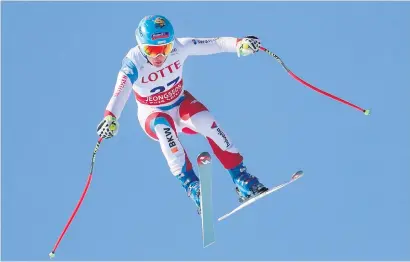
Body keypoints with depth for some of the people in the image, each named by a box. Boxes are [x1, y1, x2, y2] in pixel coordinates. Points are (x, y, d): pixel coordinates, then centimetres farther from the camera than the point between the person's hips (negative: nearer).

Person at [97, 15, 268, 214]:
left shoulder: (178, 47, -22)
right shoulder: (134, 62, -29)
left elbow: (212, 44, -27)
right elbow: (121, 92, -45)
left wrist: (240, 44, -46)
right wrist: (110, 118, -63)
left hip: (181, 104, 2)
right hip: (153, 115, -2)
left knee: (208, 123, -25)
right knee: (163, 126, -36)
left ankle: (242, 178, -17)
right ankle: (190, 184, -34)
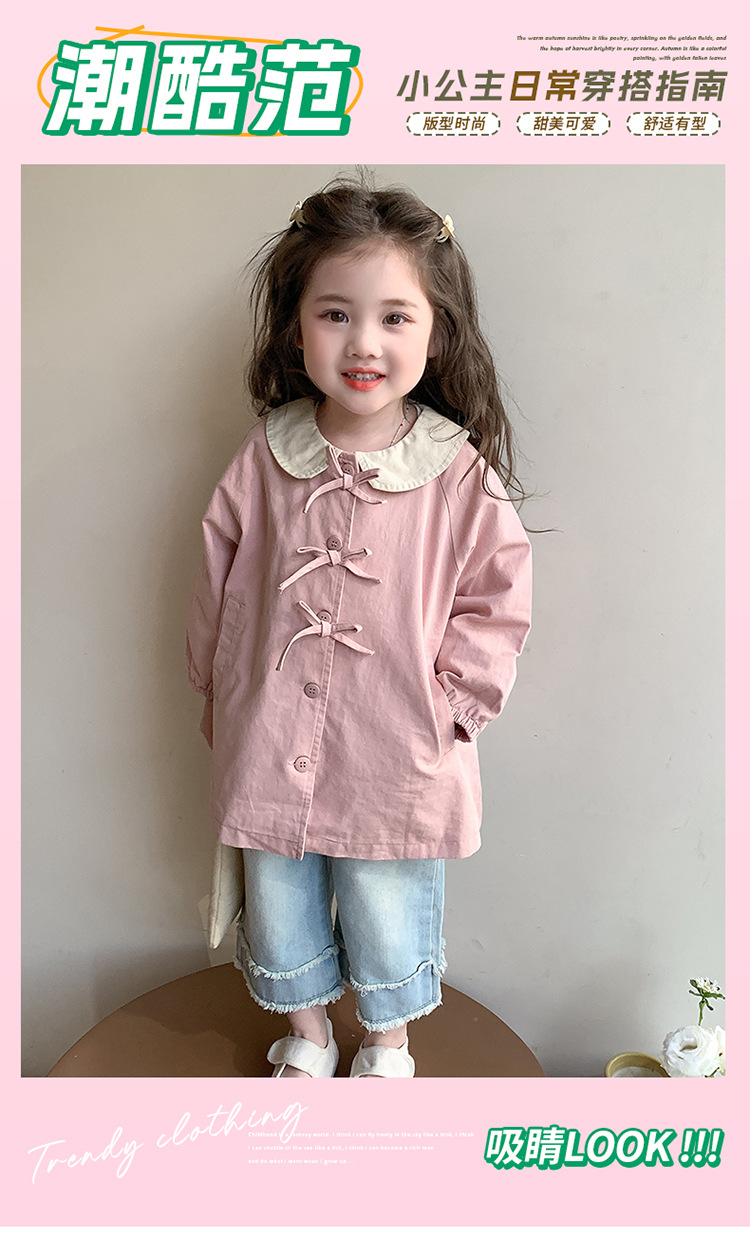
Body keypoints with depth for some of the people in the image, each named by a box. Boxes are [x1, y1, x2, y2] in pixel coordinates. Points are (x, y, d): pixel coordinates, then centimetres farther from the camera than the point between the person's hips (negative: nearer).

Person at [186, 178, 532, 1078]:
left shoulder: (460, 475, -12)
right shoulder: (263, 461, -5)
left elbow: (498, 601, -5)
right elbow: (217, 589, 4)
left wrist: (446, 699, -11)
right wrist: (220, 696, 6)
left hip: (398, 767, -2)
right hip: (269, 751, 3)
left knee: (389, 924, 18)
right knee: (279, 909, 22)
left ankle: (388, 1044, 50)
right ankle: (305, 1038, 52)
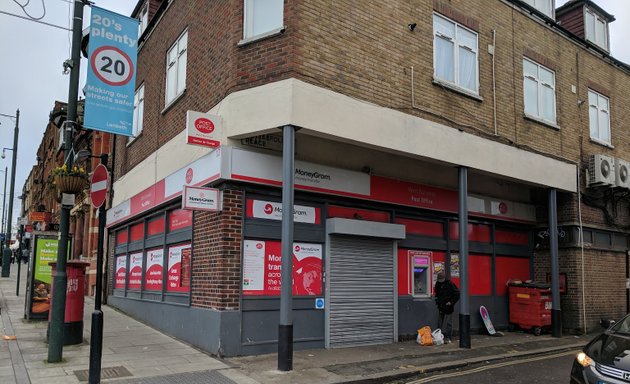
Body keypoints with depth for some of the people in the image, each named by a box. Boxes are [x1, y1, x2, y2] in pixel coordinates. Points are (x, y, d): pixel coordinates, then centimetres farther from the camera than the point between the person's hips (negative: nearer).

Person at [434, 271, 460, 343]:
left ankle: (448, 338, 0)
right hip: (441, 307, 6)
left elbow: (457, 294, -10)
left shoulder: (450, 284, -11)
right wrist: (437, 301, 14)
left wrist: (451, 302, -12)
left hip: (448, 307, -6)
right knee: (440, 323, 7)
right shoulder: (438, 284, 8)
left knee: (448, 323, -5)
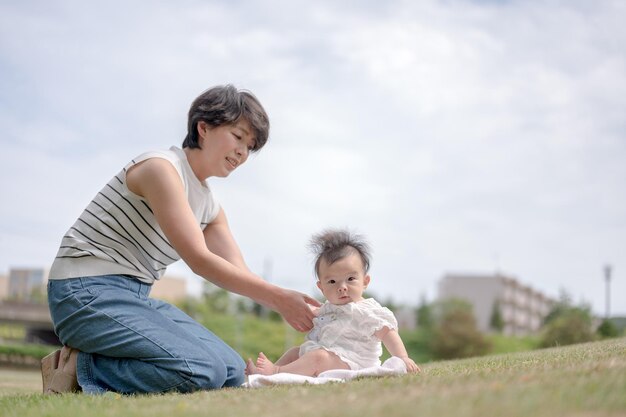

### What is required:
Turn all the lines in the items above into one numbered list, skipping blank lines and leaving out the pictures.

### The answer:
1. Body keypoints with depth for some of the people in the image, each named by a box. Boxes are [x1, y1, x2, y2] in pixel coordinates. Points are (x, y, d): pixel coordinates, then centimetres farther from the camera than the point between the person's hips (negative: nearer).
2. Person at [97, 15, 268, 214]:
3. left shoulder: (178, 47, -22)
4. right shoulder: (134, 62, -29)
5. left elbow: (212, 44, -27)
6. right elbow: (121, 92, -45)
7. left wrist: (240, 44, -46)
8. right wrist: (110, 118, -63)
9. left hip: (181, 104, 2)
10. right hip: (153, 115, -2)
11. left knee: (208, 123, -25)
12. right knee: (163, 126, -36)
13. left ankle: (242, 178, -17)
14. right ankle: (190, 184, -34)
15. Body keypoints with depth for some of the people in the image, each named by a box. Boxes are [x1, y1, x2, y2] in pixel coordinates. Points are (x, y, d): pixel coordinates, then centimetres farther from the camera than the point between the person's hips (negative: nearer).
16. Person at [186, 178, 532, 1078]:
17. left shoulder: (460, 475, -12)
18. right shoulder: (263, 461, -5)
19. left elbow: (498, 601, -5)
20. right elbow: (217, 589, 4)
21. left wrist: (446, 699, -11)
22. right wrist: (220, 696, 6)
23. left hip: (398, 767, -2)
24. right hip: (269, 751, 3)
25. left knee: (389, 924, 18)
26. right knee: (279, 909, 22)
27. left ankle: (388, 1044, 50)
28. right ankle: (305, 1038, 52)
29. Body keypoints with depth for some of the people in the image, each named by a box. Boxes are [x1, y1, x2, y2] in pixel coordinates. Points are (x, y, d): pixel coordinates, then centimetres farther from the camera than the point between the person's hips (negative: nearer).
30. Person at [434, 271, 460, 343]:
31. left ankle: (448, 338, 0)
32. right hip: (441, 307, 6)
33. left elbow: (457, 294, -10)
34. left shoulder: (450, 284, -11)
35. right wrist: (437, 301, 14)
36. left wrist: (451, 302, -12)
37. left hip: (448, 307, -6)
38. right knee: (440, 323, 7)
39. right shoulder: (438, 284, 8)
40. left knee: (448, 323, -5)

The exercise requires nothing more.